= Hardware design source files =
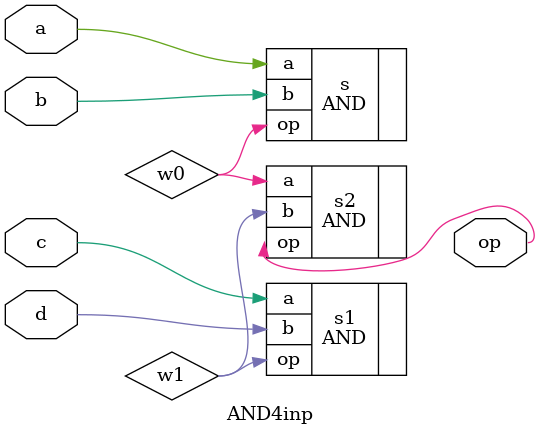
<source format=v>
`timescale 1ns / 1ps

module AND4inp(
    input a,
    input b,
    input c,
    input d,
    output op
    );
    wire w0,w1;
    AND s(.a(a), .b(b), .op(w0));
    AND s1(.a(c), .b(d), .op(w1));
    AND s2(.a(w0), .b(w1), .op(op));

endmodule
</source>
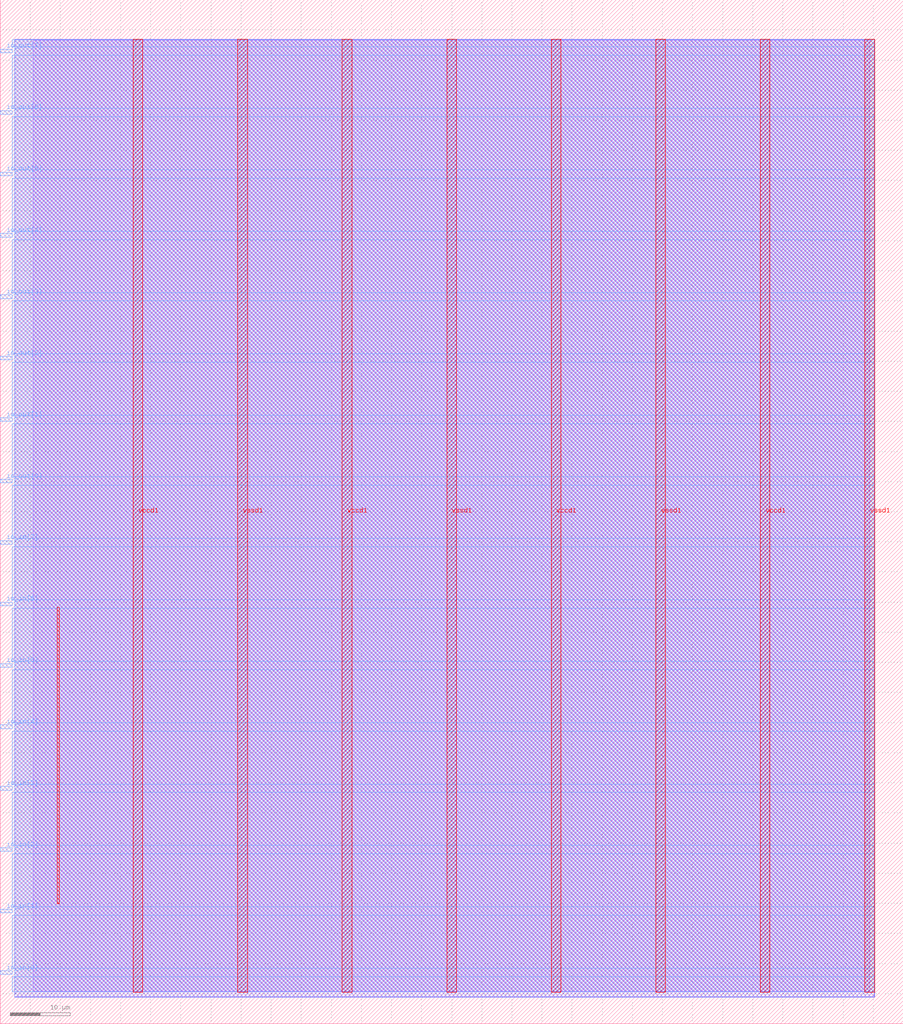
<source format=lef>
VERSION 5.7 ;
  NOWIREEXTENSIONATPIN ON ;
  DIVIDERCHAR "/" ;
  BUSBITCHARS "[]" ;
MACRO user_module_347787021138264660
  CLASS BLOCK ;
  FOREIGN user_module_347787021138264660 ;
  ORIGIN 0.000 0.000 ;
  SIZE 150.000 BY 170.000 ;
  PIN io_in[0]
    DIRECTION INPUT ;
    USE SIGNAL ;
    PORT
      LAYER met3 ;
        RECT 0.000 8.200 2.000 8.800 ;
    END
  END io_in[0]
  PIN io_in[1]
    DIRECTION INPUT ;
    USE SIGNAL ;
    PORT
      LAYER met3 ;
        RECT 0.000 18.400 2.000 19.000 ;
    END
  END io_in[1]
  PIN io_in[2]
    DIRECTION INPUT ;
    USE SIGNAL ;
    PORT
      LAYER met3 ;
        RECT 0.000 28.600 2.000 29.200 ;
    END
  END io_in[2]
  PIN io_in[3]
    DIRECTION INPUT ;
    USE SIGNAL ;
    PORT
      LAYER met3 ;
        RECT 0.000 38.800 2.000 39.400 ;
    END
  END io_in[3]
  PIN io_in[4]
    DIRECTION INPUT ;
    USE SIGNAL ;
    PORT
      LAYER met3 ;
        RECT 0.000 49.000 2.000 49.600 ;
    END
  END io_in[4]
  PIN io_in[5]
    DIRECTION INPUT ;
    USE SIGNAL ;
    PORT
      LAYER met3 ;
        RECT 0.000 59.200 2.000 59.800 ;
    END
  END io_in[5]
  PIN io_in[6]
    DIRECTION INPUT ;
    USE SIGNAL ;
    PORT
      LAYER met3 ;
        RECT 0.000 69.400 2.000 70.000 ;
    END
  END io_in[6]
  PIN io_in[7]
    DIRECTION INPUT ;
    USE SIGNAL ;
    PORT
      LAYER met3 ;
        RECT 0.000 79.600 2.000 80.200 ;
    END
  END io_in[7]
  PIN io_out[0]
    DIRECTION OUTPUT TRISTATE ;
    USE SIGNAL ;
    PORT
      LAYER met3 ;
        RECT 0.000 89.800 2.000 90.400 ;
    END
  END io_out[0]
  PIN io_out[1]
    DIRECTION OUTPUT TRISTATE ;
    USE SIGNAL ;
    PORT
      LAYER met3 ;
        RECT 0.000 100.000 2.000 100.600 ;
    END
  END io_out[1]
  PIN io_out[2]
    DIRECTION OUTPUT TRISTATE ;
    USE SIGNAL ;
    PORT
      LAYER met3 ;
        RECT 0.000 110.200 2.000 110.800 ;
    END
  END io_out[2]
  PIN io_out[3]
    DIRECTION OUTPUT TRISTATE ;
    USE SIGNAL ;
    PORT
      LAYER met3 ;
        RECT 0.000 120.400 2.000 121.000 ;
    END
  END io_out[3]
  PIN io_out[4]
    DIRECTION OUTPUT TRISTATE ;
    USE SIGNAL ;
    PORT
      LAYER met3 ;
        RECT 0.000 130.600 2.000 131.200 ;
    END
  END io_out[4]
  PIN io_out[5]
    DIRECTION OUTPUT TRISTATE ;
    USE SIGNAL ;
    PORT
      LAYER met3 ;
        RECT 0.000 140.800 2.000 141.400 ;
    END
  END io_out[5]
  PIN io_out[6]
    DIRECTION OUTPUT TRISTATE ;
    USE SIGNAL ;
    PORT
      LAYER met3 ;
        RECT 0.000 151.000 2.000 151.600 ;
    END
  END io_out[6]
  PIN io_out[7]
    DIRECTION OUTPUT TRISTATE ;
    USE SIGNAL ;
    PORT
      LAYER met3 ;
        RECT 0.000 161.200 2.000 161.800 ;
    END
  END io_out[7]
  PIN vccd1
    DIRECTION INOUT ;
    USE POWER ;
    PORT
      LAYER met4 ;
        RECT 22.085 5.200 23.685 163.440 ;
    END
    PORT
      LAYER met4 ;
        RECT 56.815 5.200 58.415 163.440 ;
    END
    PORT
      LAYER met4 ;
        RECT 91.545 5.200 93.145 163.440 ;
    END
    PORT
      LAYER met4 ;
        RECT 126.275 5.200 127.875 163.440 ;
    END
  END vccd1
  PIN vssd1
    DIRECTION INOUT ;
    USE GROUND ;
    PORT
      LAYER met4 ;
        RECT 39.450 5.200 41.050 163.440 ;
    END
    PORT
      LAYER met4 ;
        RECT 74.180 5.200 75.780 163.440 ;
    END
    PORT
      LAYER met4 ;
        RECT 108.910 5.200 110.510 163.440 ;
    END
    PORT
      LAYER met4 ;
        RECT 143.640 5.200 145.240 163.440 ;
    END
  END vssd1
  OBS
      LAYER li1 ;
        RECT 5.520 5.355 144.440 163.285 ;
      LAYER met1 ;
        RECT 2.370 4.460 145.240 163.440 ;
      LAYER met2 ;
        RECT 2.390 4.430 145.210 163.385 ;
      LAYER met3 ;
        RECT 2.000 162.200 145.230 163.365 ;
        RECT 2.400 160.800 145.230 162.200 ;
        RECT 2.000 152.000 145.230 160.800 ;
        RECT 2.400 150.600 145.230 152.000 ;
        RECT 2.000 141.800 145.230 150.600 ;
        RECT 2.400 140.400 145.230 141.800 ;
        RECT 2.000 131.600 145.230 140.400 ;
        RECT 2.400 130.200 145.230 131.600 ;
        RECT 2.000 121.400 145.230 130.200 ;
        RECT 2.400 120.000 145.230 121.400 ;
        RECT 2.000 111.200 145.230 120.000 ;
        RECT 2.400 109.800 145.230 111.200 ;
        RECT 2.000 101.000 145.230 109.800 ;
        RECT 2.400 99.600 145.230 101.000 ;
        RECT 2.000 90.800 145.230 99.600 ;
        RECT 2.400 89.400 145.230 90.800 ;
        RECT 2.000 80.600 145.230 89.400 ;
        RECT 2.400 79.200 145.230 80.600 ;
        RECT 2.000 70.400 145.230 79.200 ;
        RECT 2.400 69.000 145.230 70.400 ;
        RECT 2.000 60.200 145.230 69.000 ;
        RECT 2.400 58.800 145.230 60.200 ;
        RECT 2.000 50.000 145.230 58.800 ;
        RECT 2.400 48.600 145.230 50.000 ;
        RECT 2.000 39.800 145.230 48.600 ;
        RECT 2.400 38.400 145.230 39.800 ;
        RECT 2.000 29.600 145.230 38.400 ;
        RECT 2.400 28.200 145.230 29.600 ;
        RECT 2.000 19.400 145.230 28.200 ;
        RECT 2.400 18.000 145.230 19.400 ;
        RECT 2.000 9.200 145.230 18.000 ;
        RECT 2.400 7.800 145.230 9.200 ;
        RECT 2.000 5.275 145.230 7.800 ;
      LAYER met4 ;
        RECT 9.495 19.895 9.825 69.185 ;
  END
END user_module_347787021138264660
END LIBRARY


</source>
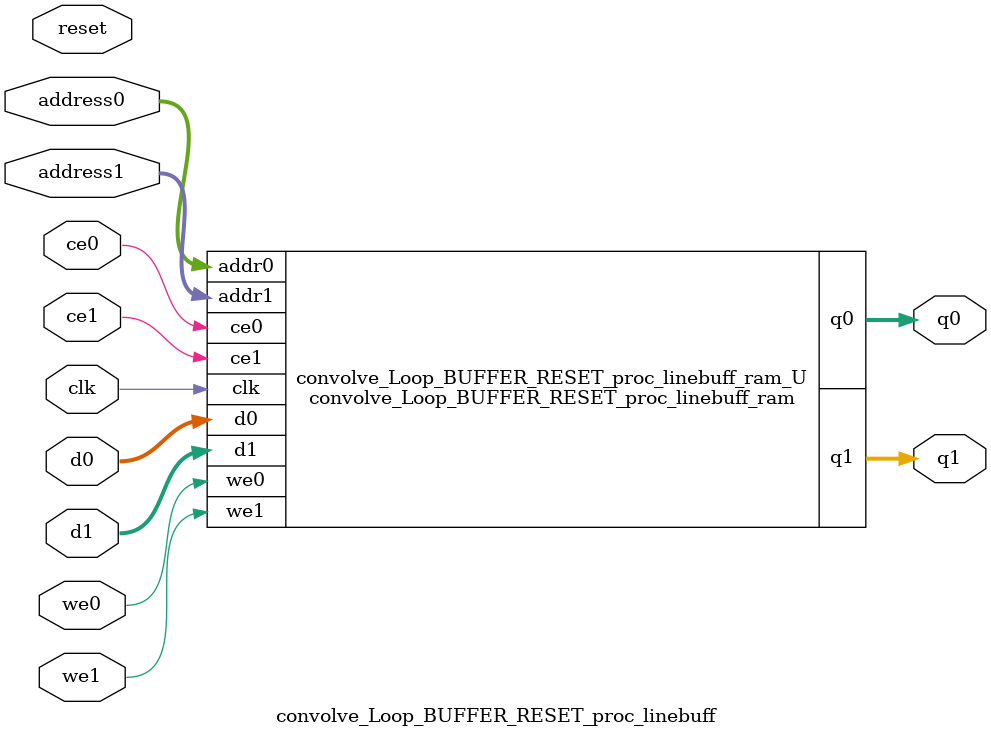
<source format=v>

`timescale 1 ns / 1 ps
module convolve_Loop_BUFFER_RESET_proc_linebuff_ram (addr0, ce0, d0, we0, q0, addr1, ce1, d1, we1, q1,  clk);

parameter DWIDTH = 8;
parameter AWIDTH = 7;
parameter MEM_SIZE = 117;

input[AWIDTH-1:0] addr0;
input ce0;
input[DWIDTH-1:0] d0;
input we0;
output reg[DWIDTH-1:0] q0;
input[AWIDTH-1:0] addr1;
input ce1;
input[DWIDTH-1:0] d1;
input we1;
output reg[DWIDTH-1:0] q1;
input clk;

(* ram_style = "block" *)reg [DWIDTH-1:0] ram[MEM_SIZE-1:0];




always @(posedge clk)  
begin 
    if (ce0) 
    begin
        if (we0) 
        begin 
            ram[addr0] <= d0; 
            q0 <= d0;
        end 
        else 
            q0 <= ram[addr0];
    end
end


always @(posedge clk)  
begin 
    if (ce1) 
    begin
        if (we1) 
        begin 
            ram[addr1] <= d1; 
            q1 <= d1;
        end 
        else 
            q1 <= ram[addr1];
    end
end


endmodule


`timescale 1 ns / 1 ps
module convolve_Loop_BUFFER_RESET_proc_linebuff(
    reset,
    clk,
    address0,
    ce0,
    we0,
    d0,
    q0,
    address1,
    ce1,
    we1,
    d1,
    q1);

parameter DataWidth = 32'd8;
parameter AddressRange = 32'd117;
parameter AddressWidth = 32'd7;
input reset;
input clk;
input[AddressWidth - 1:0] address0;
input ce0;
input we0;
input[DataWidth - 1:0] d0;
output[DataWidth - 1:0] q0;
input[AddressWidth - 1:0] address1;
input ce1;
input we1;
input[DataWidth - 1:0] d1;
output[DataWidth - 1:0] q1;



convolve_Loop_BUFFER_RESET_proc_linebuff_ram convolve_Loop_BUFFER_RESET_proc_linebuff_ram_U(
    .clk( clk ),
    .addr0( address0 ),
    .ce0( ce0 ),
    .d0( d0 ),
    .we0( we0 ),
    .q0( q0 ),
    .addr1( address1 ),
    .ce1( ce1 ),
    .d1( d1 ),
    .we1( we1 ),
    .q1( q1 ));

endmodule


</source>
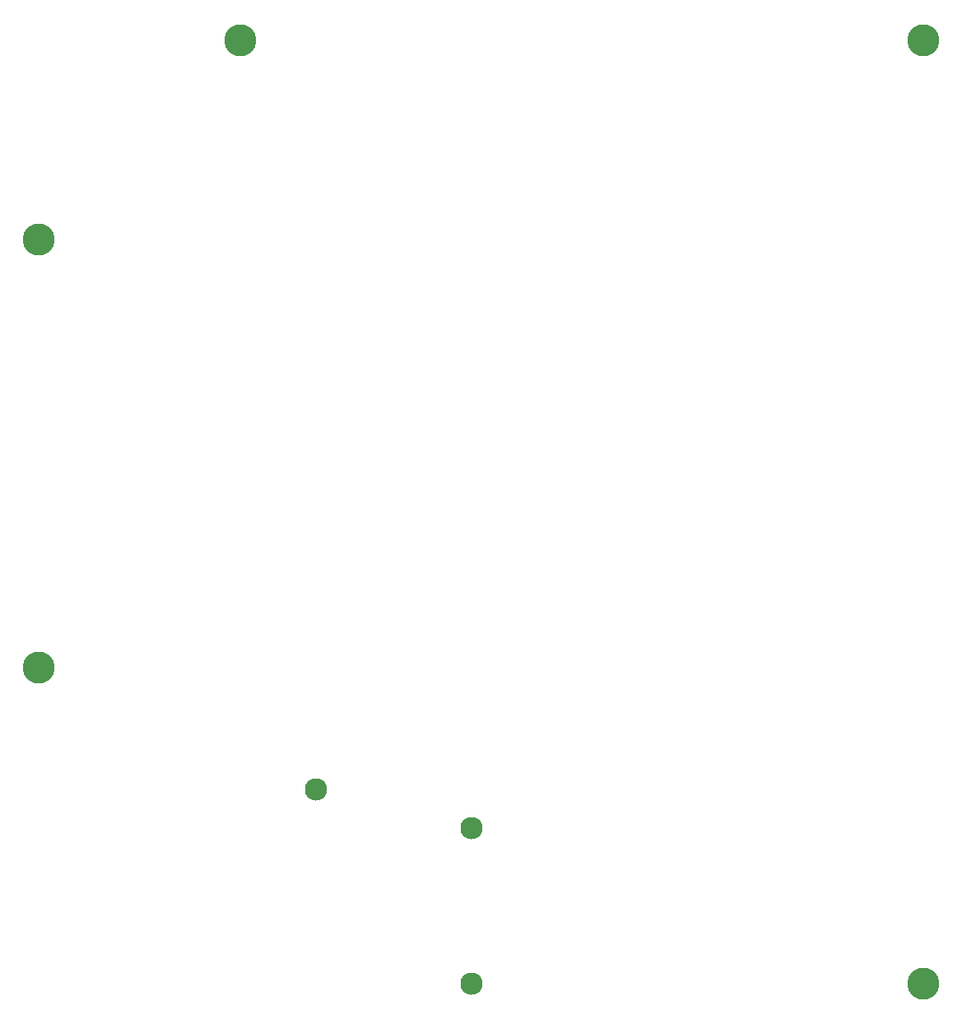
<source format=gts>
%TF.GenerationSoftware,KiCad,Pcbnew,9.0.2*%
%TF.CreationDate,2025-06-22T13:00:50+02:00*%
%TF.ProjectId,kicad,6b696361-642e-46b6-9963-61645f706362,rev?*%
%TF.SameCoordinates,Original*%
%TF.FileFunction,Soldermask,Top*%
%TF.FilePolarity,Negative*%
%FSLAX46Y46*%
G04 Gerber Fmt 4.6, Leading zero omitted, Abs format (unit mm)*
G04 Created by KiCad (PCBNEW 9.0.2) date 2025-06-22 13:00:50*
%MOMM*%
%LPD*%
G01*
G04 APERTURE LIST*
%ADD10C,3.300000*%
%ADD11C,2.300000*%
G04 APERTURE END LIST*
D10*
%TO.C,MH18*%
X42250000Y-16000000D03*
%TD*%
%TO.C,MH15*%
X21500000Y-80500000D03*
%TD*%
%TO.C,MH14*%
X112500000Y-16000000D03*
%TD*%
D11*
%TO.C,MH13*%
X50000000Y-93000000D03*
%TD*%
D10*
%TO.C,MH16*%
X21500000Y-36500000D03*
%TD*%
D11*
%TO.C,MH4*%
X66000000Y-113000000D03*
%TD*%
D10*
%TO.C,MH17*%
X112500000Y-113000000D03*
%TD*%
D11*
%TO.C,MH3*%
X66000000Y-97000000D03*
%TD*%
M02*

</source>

= PROBLEM REQUIREMENTS =
As listed above, the lines from the line with "RECT 2.400 48.600 145.230 50.000 ;" to the line with "RECT 2.400 18.000 145.230 19.400 ;" are to be echoed exactly, with both ends included and nothing added.

= RESULT OF THIS TASK =
        RECT 2.400 48.600 145.230 50.000 ;
        RECT 2.000 39.800 145.230 48.600 ;
        RECT 2.400 38.400 145.230 39.800 ;
        RECT 2.000 29.600 145.230 38.400 ;
        RECT 2.400 28.200 145.230 29.600 ;
        RECT 2.000 19.400 145.230 28.200 ;
        RECT 2.400 18.000 145.230 19.400 ;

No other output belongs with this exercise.